Tradition had it that the tree is manned by a male (Baba Abore) and a female (Iya Abore) appointed on the advice of the king. One of the past Iya Abore from Olukoun`s compound nicknamed the tree Alhaja Jabaru. This name is not unconnected with the female spirit the tree is said to shelter. Some traditionalists considered Oore as a strong protection against any havoc in Ileogbo. The tree does not shed its leaves under its shade.

Cultural activities

Anlugbua Festival 
Anlugbua is celebrated annually. Anlugbua Akindele, a famous hunter and warrior was a progenitor that led his people from Orile-Owu to Owu-Kuta, where they are presently settled. He left Orile-Owu because he was not given the chance to reign after his father’s passage. His younger brother was made to ascend the throne, which angered him. So, he left and later settled in a place called Ikutamiti (I evaded death). It is Ikutamiti that was shortened to Kuta.
After a reign of 300 years, he decided to sink to the ground, instead of dying physically.
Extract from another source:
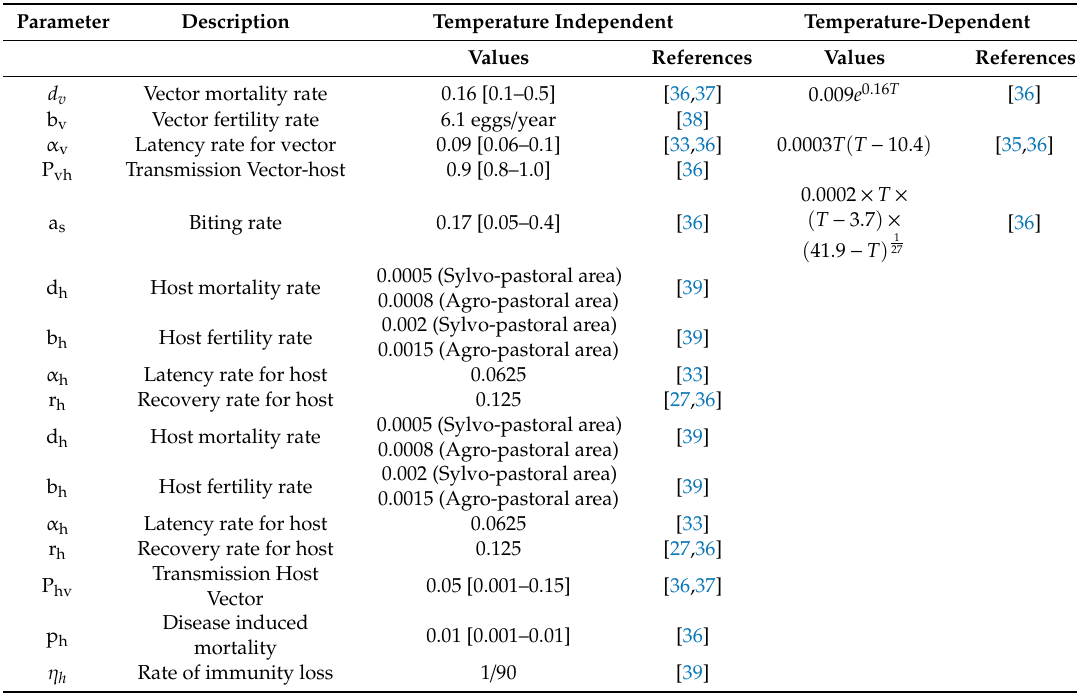
Table 1. Bluetongue epidemiological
The spot where he entered into the ground is where is annually converged to celebrate. The place is now a local historical site.

The shrine is a sacred groove about three kilometres away from the town and inaccessible by vehicle and tucked inside the Anlugbua forest. Some of the rites are the sacrifices of live ram and dog in addition to pounded yam and okro/ogbono soup at the shrine. Persons who wear certain tribal marks called keke are forbidden from entering Anlugbua’s shrine.

Notable indigenes 
 Akin Ogunbiyi (Dr.) ACII, London – Chairman of Mutual Benefits Assurance Plc and 2018 gubernatorial candidate.
Mufutau Oloyede Abdul-Rahmon -  Professor of Arabic and Islamic Studies.